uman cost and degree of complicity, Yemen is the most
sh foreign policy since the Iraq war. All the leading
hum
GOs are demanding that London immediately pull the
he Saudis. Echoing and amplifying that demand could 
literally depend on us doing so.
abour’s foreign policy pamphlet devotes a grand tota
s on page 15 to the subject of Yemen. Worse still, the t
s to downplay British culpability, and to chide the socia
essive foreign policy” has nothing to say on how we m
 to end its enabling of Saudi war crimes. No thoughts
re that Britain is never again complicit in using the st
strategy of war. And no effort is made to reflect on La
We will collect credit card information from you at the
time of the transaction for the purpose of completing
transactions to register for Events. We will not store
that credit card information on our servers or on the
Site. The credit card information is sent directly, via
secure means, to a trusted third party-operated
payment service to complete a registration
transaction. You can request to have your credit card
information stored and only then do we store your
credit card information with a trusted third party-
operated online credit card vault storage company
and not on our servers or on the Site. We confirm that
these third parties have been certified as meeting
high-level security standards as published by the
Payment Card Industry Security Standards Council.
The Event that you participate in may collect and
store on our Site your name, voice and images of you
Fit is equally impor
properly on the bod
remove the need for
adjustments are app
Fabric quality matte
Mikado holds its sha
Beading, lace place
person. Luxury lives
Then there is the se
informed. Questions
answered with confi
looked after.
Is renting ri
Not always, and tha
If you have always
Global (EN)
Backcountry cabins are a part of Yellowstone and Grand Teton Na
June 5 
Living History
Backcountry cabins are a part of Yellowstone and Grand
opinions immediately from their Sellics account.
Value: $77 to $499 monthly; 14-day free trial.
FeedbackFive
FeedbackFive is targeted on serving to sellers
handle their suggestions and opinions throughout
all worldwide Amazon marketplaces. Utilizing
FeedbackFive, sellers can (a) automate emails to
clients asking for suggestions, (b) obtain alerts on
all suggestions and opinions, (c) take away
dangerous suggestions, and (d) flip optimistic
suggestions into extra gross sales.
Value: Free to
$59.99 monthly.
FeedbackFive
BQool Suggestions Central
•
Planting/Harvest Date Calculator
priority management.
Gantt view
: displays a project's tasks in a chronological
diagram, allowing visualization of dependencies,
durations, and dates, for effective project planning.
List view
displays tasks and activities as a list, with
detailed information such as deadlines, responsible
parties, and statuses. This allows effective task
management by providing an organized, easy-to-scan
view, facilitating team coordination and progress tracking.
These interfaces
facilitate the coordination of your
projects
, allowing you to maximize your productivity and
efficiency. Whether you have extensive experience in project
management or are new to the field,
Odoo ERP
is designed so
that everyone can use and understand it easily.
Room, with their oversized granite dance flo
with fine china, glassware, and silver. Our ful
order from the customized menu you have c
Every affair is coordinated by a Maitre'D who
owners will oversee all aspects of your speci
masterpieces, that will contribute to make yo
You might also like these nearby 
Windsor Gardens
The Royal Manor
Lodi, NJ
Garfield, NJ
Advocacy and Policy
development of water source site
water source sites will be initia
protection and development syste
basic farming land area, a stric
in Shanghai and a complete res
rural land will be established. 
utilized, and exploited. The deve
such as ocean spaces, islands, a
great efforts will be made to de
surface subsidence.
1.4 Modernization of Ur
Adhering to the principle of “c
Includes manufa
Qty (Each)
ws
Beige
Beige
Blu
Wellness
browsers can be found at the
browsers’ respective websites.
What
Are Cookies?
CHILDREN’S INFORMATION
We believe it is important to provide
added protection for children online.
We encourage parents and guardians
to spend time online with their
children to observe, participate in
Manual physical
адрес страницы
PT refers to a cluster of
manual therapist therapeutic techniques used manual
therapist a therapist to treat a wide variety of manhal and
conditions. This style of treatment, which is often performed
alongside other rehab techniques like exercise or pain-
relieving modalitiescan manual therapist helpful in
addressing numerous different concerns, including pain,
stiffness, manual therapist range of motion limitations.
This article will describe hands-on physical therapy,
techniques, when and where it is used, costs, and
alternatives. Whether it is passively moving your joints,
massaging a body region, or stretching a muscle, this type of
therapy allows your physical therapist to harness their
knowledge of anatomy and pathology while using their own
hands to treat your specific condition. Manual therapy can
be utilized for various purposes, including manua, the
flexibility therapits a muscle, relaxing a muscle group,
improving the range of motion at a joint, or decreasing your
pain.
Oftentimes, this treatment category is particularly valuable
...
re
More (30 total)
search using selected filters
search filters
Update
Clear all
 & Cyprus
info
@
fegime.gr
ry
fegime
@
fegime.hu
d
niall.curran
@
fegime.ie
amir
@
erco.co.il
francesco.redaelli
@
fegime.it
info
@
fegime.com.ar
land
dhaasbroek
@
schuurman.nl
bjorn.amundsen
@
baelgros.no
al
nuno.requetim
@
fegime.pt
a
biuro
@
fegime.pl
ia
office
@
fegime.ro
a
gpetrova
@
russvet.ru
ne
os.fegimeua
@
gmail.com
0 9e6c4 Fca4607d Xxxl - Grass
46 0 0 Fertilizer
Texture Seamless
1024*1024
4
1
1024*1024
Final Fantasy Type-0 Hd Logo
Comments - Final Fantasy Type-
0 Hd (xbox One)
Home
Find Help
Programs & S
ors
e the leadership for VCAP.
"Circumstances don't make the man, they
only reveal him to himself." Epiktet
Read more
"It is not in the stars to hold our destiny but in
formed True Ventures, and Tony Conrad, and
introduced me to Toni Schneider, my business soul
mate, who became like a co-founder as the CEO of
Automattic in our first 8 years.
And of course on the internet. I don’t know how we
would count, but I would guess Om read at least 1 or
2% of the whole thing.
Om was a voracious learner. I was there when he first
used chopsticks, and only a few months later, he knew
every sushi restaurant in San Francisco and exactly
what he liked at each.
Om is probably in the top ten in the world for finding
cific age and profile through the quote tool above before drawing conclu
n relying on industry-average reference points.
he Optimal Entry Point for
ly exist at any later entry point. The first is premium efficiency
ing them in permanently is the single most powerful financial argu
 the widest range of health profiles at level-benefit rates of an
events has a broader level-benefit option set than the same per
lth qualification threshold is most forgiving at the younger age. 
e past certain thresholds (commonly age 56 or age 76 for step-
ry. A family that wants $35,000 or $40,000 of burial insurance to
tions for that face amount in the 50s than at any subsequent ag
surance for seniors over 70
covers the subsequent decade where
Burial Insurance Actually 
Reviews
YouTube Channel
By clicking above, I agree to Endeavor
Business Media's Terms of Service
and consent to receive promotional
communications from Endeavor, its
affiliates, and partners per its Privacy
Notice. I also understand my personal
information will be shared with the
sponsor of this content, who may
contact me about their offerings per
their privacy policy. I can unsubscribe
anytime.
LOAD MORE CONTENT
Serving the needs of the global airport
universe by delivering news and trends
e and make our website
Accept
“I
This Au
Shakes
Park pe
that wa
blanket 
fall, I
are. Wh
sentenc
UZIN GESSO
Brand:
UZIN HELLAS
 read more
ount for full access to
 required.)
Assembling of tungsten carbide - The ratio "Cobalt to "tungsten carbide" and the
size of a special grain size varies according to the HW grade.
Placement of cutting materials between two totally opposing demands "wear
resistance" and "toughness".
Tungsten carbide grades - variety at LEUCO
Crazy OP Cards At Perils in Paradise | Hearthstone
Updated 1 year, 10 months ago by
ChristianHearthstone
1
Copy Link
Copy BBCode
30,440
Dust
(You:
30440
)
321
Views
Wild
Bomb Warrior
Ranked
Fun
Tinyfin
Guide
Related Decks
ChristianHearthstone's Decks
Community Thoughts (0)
==============================
* [Action item]: From the listing above, pick out every line containing "first".

* [Reply]:
Automattic in our first 8 years.
Om was a voracious learner. I was there when he first
ly exist at any later entry point. The first is premium efficiency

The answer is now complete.